------ Texto citado ------

Desde 2014, uma seleção sempre está presente nas discussões em relação aos favoritos para a Copa do Mundo. Apesar de não ter grandes resultados no passado, a Bélgica mostrou força nos últimos anos com a melhor geração de atletas de sua história, mas pode ter no Mundial do Catar o último lampejo de seus craques no principal cenário do futebol mundial.

Ao longo dos últimos oito anos, essa geração marca o esporte, com atletas que dominam e encantam o mundo com suas atuações. Kevin De Bruyne, Romelu Lukaku e Eden Hazard são só alguns dos destaques de uma seleção composta por craques em todas as suas posições.

Mas essa geração só começou a ser formada após anos de fracassos: em 2000, a Bélgica foi eliminada da Eurocopa após uma derrota para a Turquia, na qual era o país-sede ao lado da Holanda, ainda na fase de grupos. Em 2006 e 2010, não conseguiu se classificar para a Copa do Mundo. Mudanças precisavam ser feitas no futebol do país como um todo.

Nesse cenário, Michel Sablon, atual diretor técnico da seleção, e Bob Browayes, gerente de desenvolvimento da federação belga, foram chamados, ainda em 2001, para promover mudanças nas categorias de base e na seleção principal da Bélgica. Um longo caminho foi percorrido até a Bélgica voltar aos grandes torneios na Copa do Mundo de 2014.

------

(Conjunto de tarefas):
A – De acordo com o texto sobre a seleção belga, quem foi chamado em 2001 para promover mudanças nas categorias de base e na seleção principal da Bélgica?
B – Prolongue o texto sobre a seleção belga, dando-lhe seguimento a partir do ponto em que ele termina.

------ Conjunto de dados ------

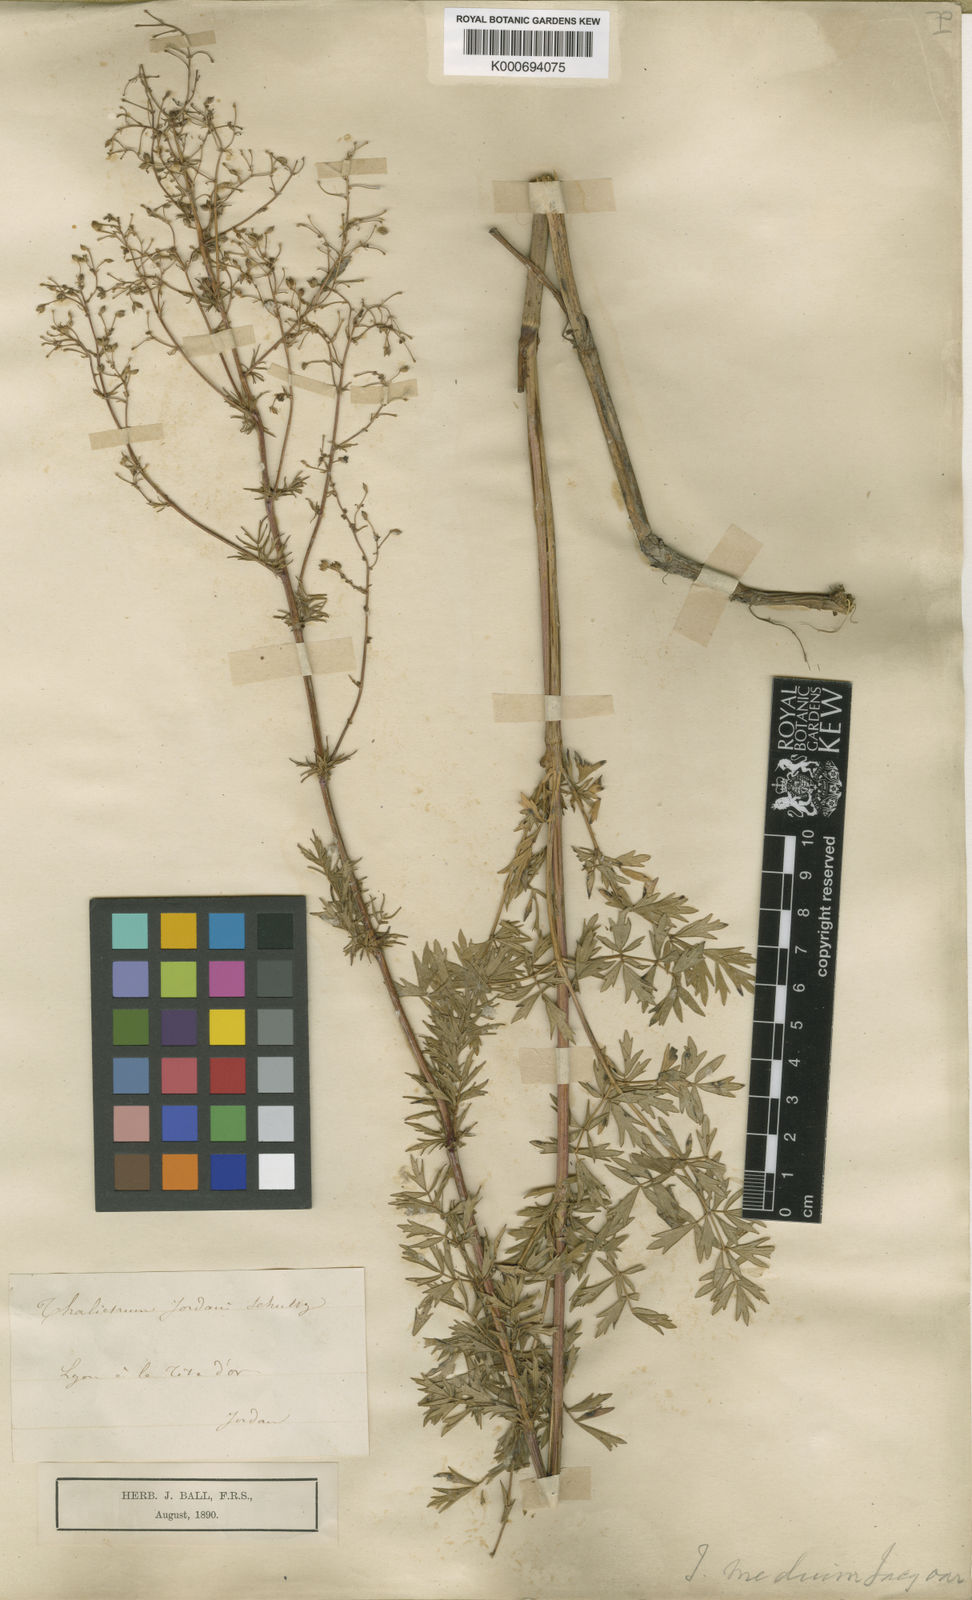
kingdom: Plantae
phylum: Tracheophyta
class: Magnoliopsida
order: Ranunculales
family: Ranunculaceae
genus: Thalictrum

------

(Conjunto de respostas):
A – Michel Sablon e Bob Browayes.

B –
“A partida (contra a Turquia) foi um fracasso completo. A forma como a Bélgica foi eliminada era simplesmente inaceitável. A seleção chegou ao fundo do poço. Havia um vácuo de qualidade e algo precisava ser feito”, afirmou Sablon ao portal Bleacher Report em 2016. Com seu cargo na federação, o diretor técnico e Browaeys trabalharam para criar uma rede de talentos no país.

Após viagens para Holanda, França e Alemanha, referências no trato com as seleções de base, traçou-se um plano para as categorias de base na Bélgica: unificar o estilo de jogo no 4-3-3, o mais utilizado no futebol moderno. Entre os jovens, a ideia era fazer com que, desde o início, se adaptassem ao esporte praticado a nível profissional.

“Fomos um pouco visionários”, diz Browaeys. “O 4-3-3 atende a todos os requisitos para desenvolver jogadores que se destacam na circulação de bola e ações individuais. Se você joga em zonas, tem que pensar, se posicionar em relação ao seu adversário e à situação do jogo.” Centros de treinamento, focado nas categorias de base também, foram formados para desenvolver as jovens promessas.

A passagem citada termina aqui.